Return the lines of the data below in which the string "nose" occurs.

Records contained in a dataset
----------
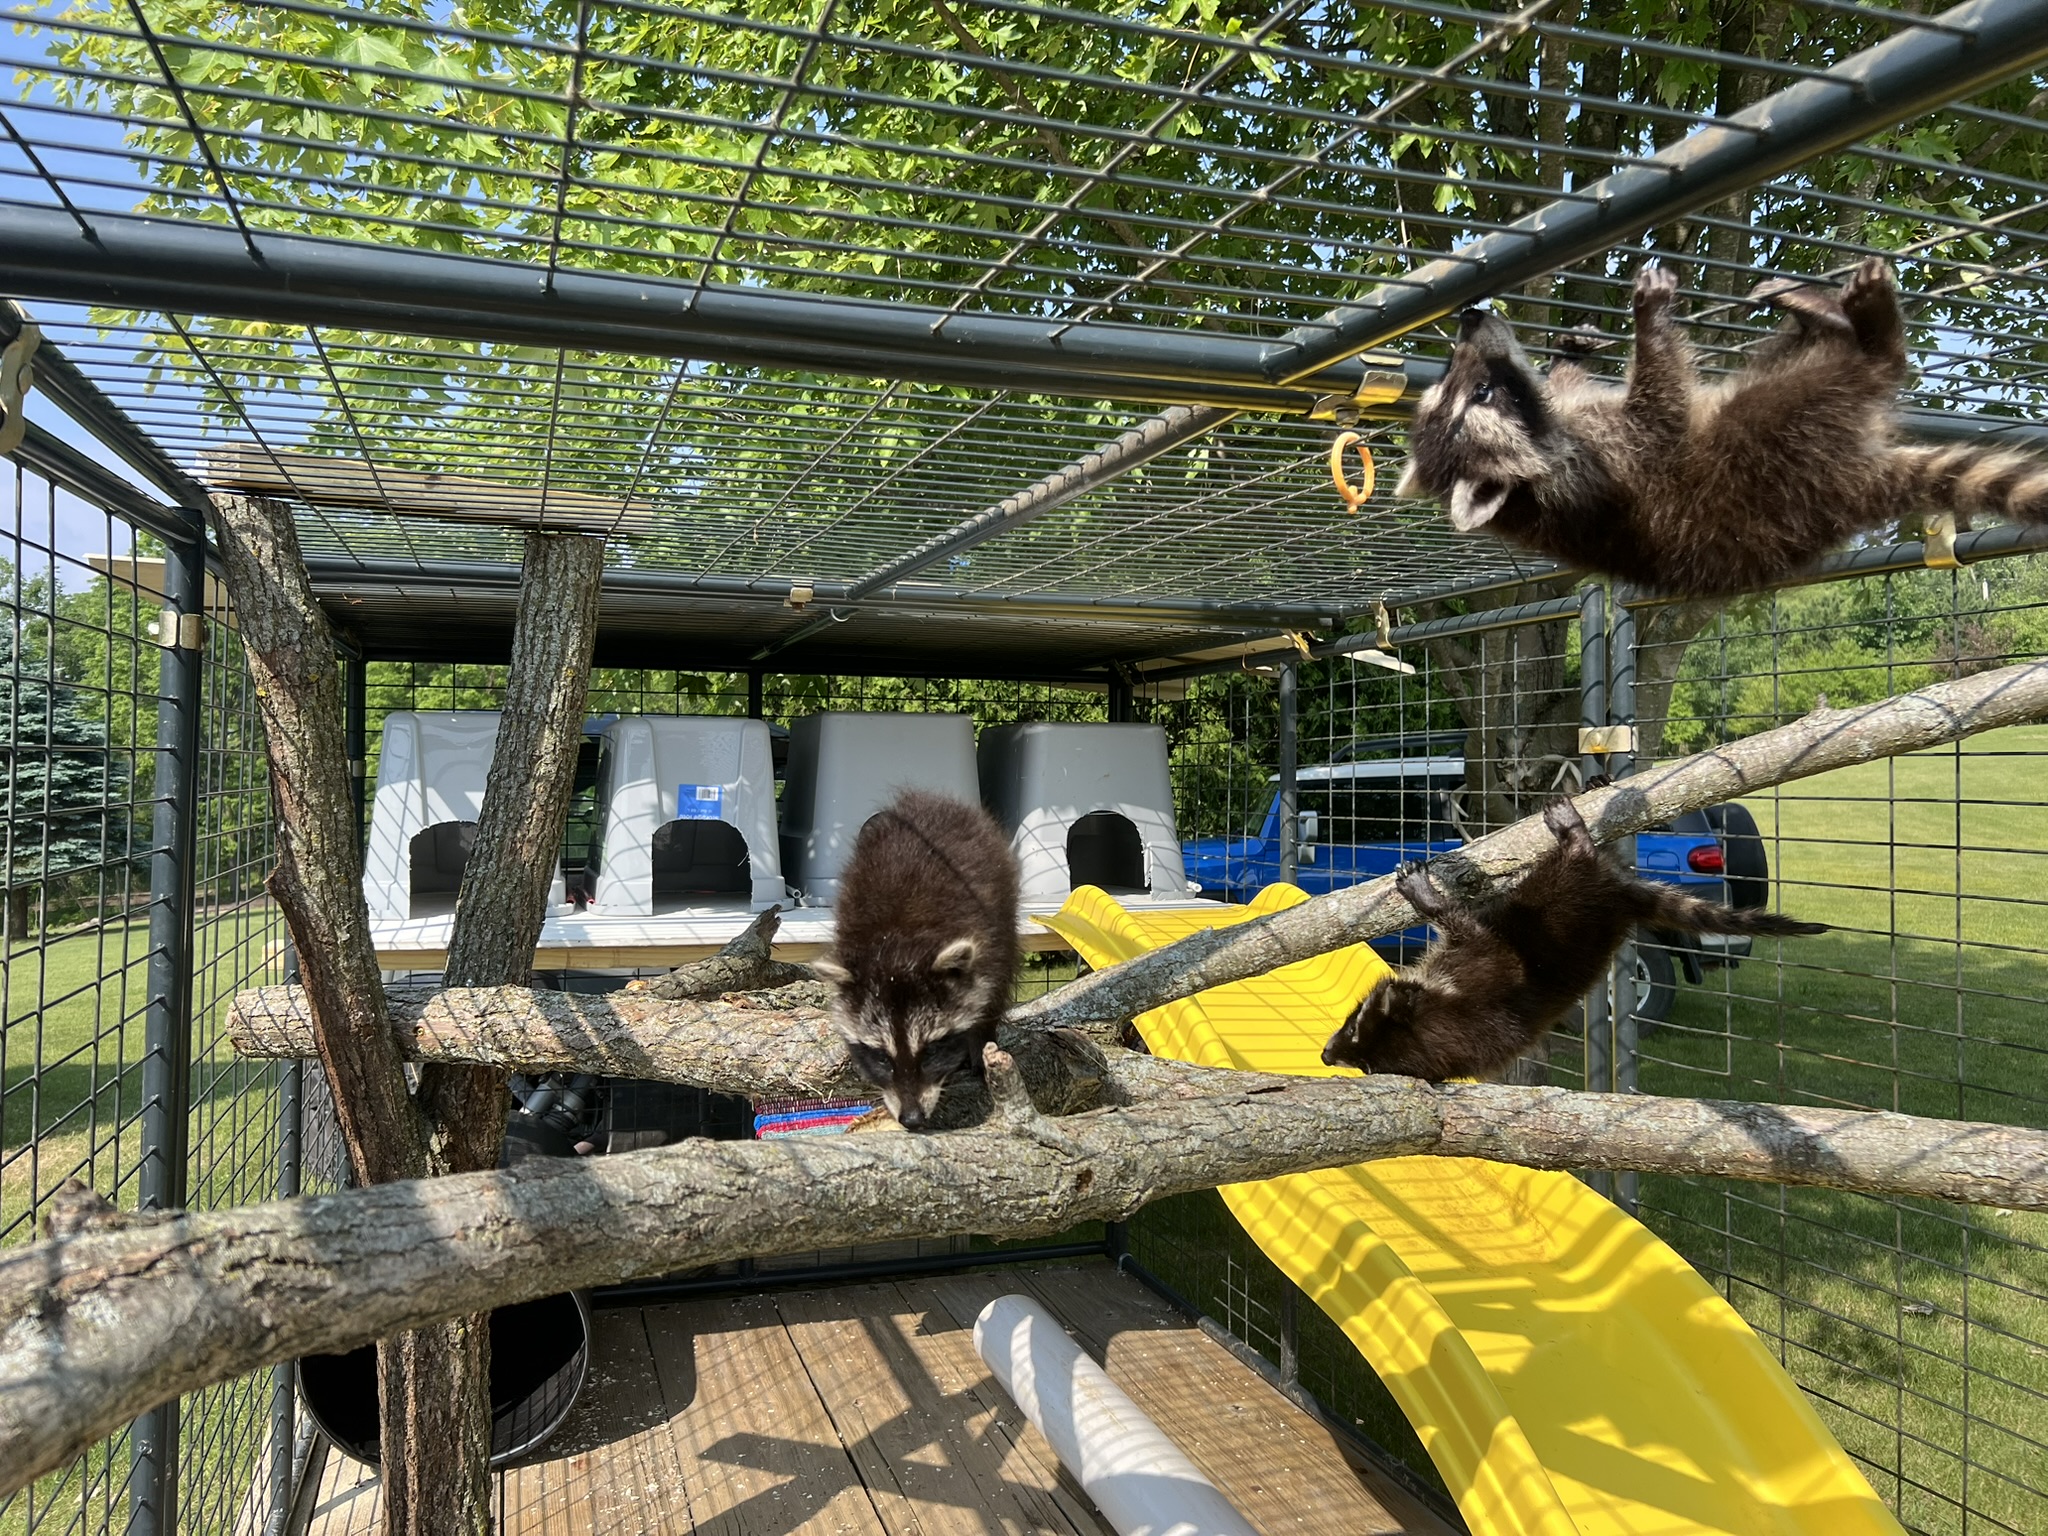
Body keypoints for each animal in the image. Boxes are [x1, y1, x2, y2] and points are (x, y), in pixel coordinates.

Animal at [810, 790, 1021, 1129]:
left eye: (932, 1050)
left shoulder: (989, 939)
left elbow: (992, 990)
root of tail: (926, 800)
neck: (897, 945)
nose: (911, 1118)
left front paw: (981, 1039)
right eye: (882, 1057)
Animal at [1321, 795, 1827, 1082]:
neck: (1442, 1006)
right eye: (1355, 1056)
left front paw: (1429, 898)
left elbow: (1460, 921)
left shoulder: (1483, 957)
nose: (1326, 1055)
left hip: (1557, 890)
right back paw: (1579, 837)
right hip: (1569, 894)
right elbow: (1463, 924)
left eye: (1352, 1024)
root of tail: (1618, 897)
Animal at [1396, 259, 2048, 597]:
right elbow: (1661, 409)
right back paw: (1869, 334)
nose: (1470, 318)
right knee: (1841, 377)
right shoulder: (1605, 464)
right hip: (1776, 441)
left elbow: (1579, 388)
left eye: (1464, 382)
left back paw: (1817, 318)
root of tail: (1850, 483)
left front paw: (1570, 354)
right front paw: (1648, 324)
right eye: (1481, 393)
----------
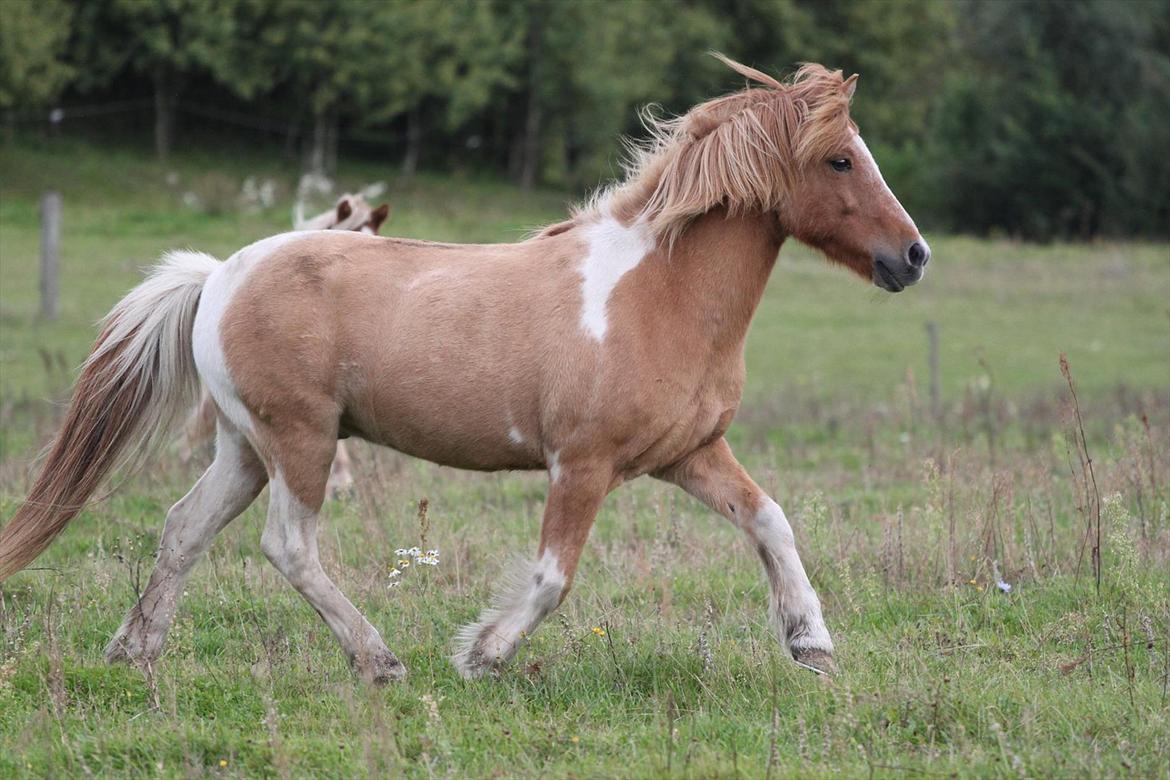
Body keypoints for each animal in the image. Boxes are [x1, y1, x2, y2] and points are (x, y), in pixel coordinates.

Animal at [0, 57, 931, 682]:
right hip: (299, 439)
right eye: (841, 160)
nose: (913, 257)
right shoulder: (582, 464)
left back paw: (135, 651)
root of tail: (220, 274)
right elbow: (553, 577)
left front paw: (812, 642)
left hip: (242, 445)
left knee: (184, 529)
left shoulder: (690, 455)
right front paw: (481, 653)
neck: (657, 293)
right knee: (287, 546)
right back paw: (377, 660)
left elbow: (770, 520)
----------
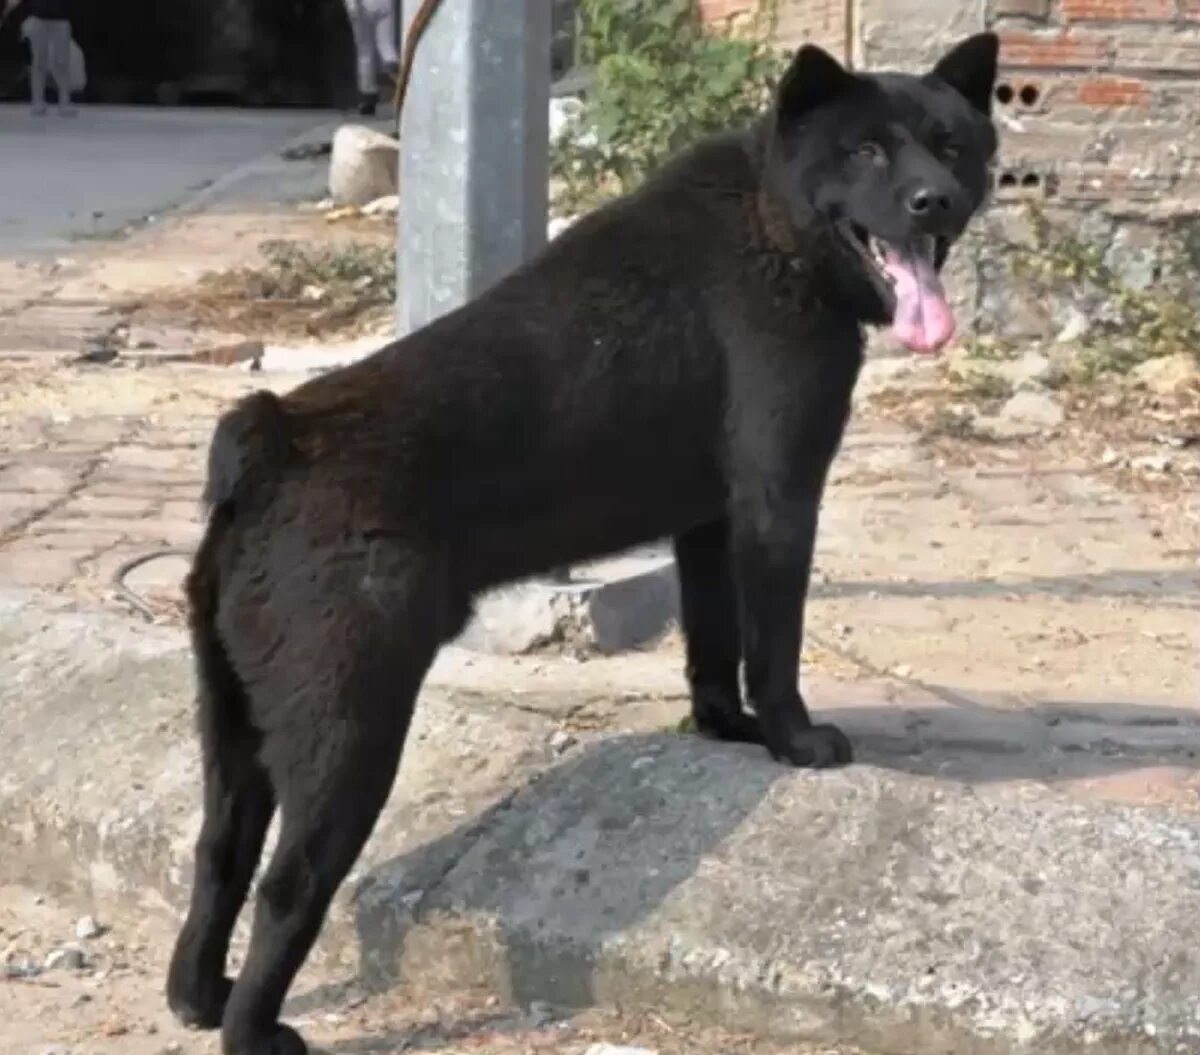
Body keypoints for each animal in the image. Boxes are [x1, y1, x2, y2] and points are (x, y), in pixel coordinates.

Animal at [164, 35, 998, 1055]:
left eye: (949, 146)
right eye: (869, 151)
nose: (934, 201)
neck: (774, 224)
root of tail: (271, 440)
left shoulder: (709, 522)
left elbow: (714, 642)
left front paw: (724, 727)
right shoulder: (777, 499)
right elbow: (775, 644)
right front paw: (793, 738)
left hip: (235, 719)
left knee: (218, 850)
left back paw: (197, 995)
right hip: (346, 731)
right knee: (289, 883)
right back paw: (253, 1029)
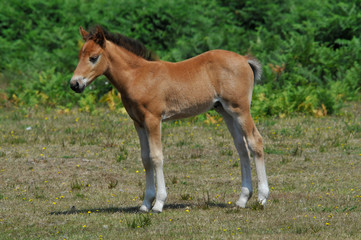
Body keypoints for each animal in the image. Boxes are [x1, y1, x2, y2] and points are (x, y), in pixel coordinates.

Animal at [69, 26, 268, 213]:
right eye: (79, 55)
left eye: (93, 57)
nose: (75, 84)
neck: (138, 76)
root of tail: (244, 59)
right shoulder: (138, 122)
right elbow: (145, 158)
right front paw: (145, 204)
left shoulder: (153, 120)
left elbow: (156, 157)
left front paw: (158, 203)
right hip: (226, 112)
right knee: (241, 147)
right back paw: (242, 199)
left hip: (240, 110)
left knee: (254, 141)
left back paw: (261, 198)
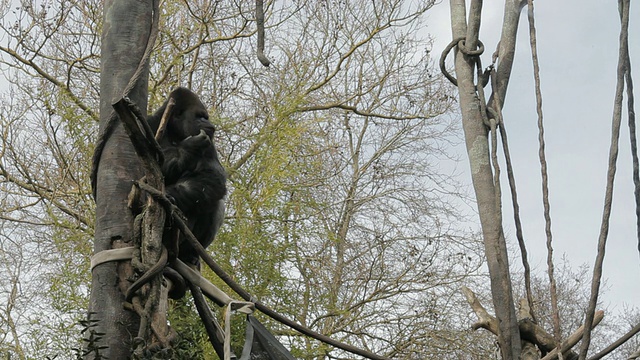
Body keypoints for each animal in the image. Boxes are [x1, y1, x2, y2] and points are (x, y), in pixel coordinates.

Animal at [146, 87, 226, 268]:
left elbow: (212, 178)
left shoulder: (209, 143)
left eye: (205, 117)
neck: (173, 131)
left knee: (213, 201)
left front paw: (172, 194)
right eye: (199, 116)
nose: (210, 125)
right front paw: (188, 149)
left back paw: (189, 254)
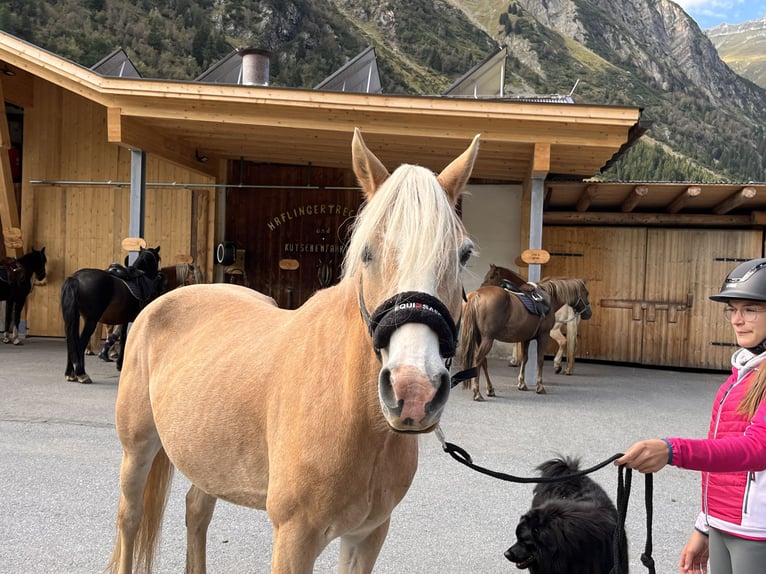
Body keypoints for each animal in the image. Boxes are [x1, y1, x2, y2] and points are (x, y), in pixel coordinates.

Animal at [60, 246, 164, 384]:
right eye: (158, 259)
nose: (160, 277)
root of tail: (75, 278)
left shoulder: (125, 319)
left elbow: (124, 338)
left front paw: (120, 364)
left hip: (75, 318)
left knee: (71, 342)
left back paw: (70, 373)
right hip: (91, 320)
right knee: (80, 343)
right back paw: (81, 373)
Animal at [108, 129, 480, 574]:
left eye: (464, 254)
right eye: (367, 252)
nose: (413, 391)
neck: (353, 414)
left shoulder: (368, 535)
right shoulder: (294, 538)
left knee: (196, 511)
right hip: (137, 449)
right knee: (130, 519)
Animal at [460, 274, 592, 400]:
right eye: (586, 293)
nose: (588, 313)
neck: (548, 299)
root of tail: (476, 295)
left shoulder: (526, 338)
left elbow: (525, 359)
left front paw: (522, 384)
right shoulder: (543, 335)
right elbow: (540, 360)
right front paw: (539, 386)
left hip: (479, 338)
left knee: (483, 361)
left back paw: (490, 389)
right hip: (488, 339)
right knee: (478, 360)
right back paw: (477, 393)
----------
TASK ANSWER:
nose: (911, 1118)
nose: (1326, 1055)
nose: (1470, 318)
nose: (913, 257)
nose: (934, 201)
nose: (75, 84)
nose: (210, 125)
nose: (160, 277)
nose: (413, 391)
nose: (588, 313)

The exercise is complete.